Work order 1:
Decide whether each statement agrees with the Next Level financing passage. Answer yes or no, and quote the words of the passage that decide it.
(a) Next Level drew down the remaining $12 million under the March 2002 Financing Facility on December 18, 2002.
(b) The Convertible Promissory Note was cancelled in September 2002.
(c) Under the September 2002 Securities Purchase Agreement, the waiver was extended to November 1, 2003.

Page excerpt:
********

Next Level drew down (i) $13 million and (ii) $10 million, respectively, under the March 2002 Financing Facility for shares of Series A-1 Convertible Preferred Stock pursuant to the terms of the June 2002 Securities Purchase Agreement and the September 2002 Securities Purchase Agreement, respectively, as described below. Next Level drew down the remaining $12 million under the March 2002 Financing Facility on December 18, 2002 for shares of Series A-2 Convertible Preferred Stock pursuant to the terms of the December 2002 Securities Purchase Agreement as described below. The Convertible Promissory Note was cancelled on June 25, 2002 as discussed below. As a result of that cancellation, after June 25, 2002 Motorola no longer had the option to treat a drawdown under the March 2002 Financing Facility as described in (a) above.

 

April 2002 Letter of Certification to Nasdaq

 

At the request of Next Level, Motorola provided a letter of certification to Nasdaq dated April 22, 2002 (the “April 2002 Letter of Certification”) wherein Motorola agreed that, within ten (10) days of the execution of such letter, Motorola would execute and deliver to Next Level a waiver in which it would, in its capacity as holder of Next Level’s Series A Preferred, agree through November 1, 2002: (i) to waive its right of redemption under Section B(2) of the Certificate of Designation of Next Level’s Series A Preferred in the event of a change of control or sale of a material portion of Next Level’s assets; and (ii) not to transfer the Series A Preferred unless the transferee agrees in writing to be bound by the foregoing waiver. Pursuant to the terms of the September 2002 Securities Purchase Agreement (as described below) this waiver was extended to April 1, 2003. However, the terms of the December 2002 Securities Purchase Agreement (as described below), which amended the terms of the Series A Preferred as of December 18, 2002 (as also described below), supersedes this waiver.

********

Data listing:
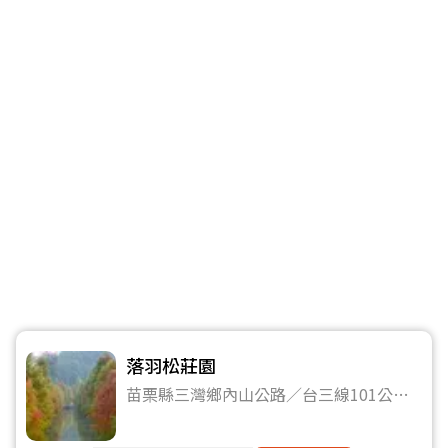
落羽松莊園
苗栗縣三灣鄉內山公路／台三線101公里
處（園區無門牌地址）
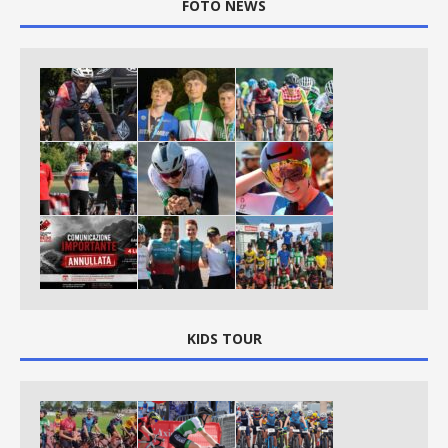
FOTO NEWS
KIDS TOUR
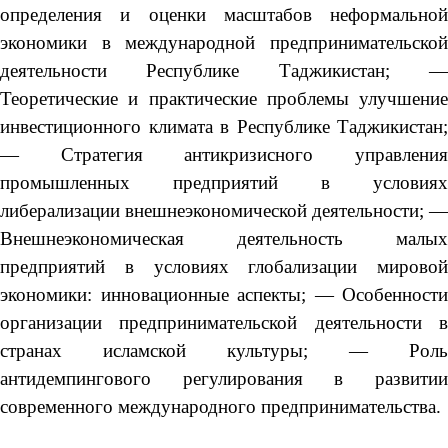
определения и оценки масштабов неформальной
экономики в международной предпринимательской
деятельности Республике Таджикистан; —
Теоретические и практические проблемы улучшение
инвестиционного климата в Республике Таджикистан;
— Стратегия антикризисного управления
промышленных предприятий в условиях
либерализации внешнеэкономической деятельности; —
Внешнеэкономическая деятельность малых
предприятий в условиях глобализации мировой
экономики: инновационные аспекты; — Особенности
организации предпринимательской деятельности в
странах исламской культуры; — Роль
антидемпингового регулирования в развитии
современного международного предпринимательства.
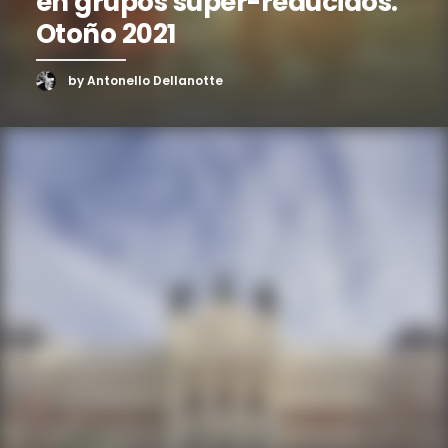
en grupos súper-reducidos.
Otoño 2021
by Antonello Dellanotte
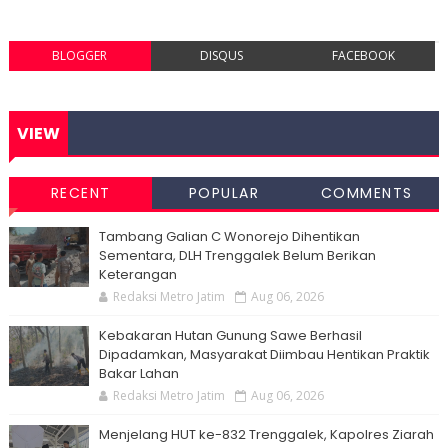
BLOGGER
DISQUS
FACEBOOK
VIEW
RECENT
POPULAR
COMMENTS
Tambang Galian C Wonorejo Dihentikan
Sementara, DLH Trenggalek Belum Berikan
Keterangan
Redaksi Metro Jatim
Aug 06, 2026
Kebakaran Hutan Gunung Sawe Berhasil
Dipadamkan, Masyarakat Diimbau Hentikan Praktik
Bakar Lahan
Redaksi Metro Jatim
Aug 06, 2026
Menjelang HUT ke-832 Trenggalek, Kapolres Ziarah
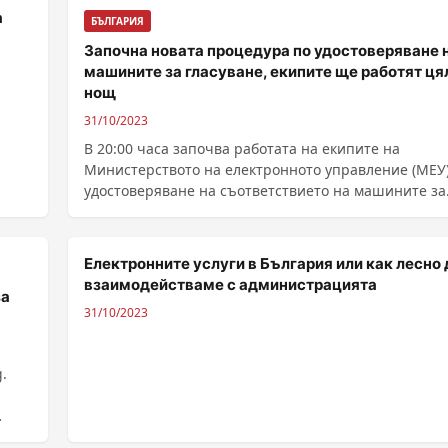
а
БЪЛГАРИЯ
Започна новата процедура по удостоверяване 
машините за гласуване, екипите ще работят ця
нощ
31/10/2023
В 20:00 часа започва работата на екипите на
Министерството на електронното управление (МЕУ)
удостоверяване на съответствието на машините за
втория ......
Електронните услуги в България или как лесно 
взаимодействаме с администрацията
за
31/10/2023
.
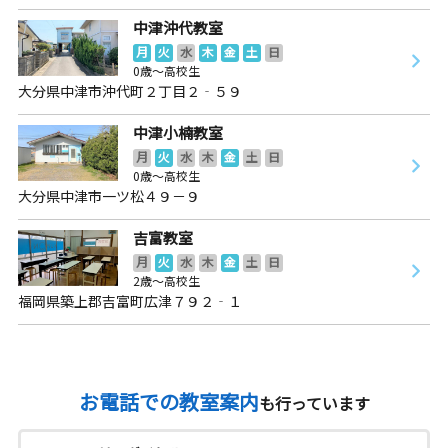
中津沖代教室
月
火
水
木
金
土
日
0歳～高校生
大分県中津市沖代町２丁目２‐５９
中津小楠教室
月
火
水
木
金
土
日
0歳～高校生
大分県中津市一ツ松４９－９
吉富教室
月
火
水
木
金
土
日
2歳～高校生
福岡県築上郡吉富町広津７９２‐１
お電話での教室案内
も行っています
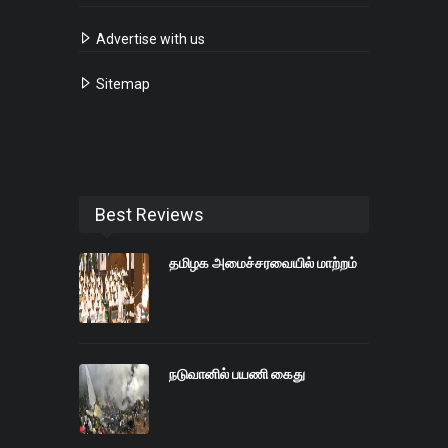
Advertise with us
Sitemap
Best Reviews
தமிழக அமைச்சரவையில் மாற்றம்
நடுவானில் பயணி கைது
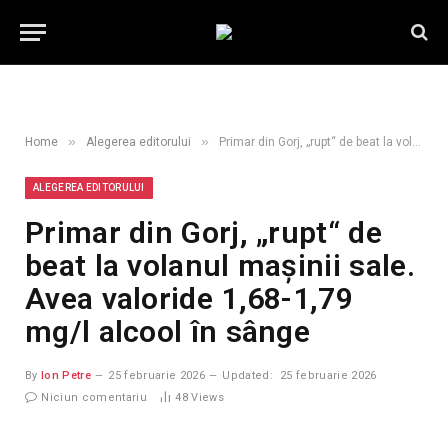
»
»
Home
Alegerea editorului
Primar din Gorj, „rupt“ de beat la volanul mașinii sale. Avea valoride 1,68-1,79 mg/l alcool în sânge
ALEGEREA EDITORULUI
Primar din Gorj, „rupt“ de
beat la volanul mașinii sale.
Avea valoride 1,68-1,79
mg/l alcool în sânge
By
Ion Petre
25 februarie 2026
Updated:
25 februarie 2026
Niciun comentariu
48
Views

********

Work order 2: Copy the part of the listing that opens with its first line and closes with the line containing "by Antonello Dellanotte", including both ends. Omit the pictures.

Your solution 1:
(a) Yes: "Next Level drew down the remaining $12 million under the March 2002 Financing Facility on December 18, 2002"
(b) No: "The Convertible Promissory Note was cancelled on June 25, 2002"
(c) No: "this waiver was extended to April 1, 2003"

Your solution 2:
落羽松莊園
苗栗縣三灣鄉內山公路／台三線101公里
處（園區無門牌地址）
FOTO NEWS
KIDS TOUR
определения и оценки масштабов неформальной
экономики в международной предпринимательской
деятельности Республике Таджикистан; —
Теоретические и практические проблемы улучшение
инвестиционного климата в Республике Таджикистан;
— Стратегия антикризисного управления
промышленных предприятий в условиях
либерализации внешнеэкономической деятельности; —
Внешнеэкономическая деятельность малых
предприятий в условиях глобализации мировой
экономики: инновационные аспекты; — Особенности
организации предпринимательской деятельности в
странах исламской культуры; — Роль
антидемпингового регулирования в развитии
современного международного предпринимательства.
en grupos súper-reducidos.
Otoño 2021
by Antonello Dellanotte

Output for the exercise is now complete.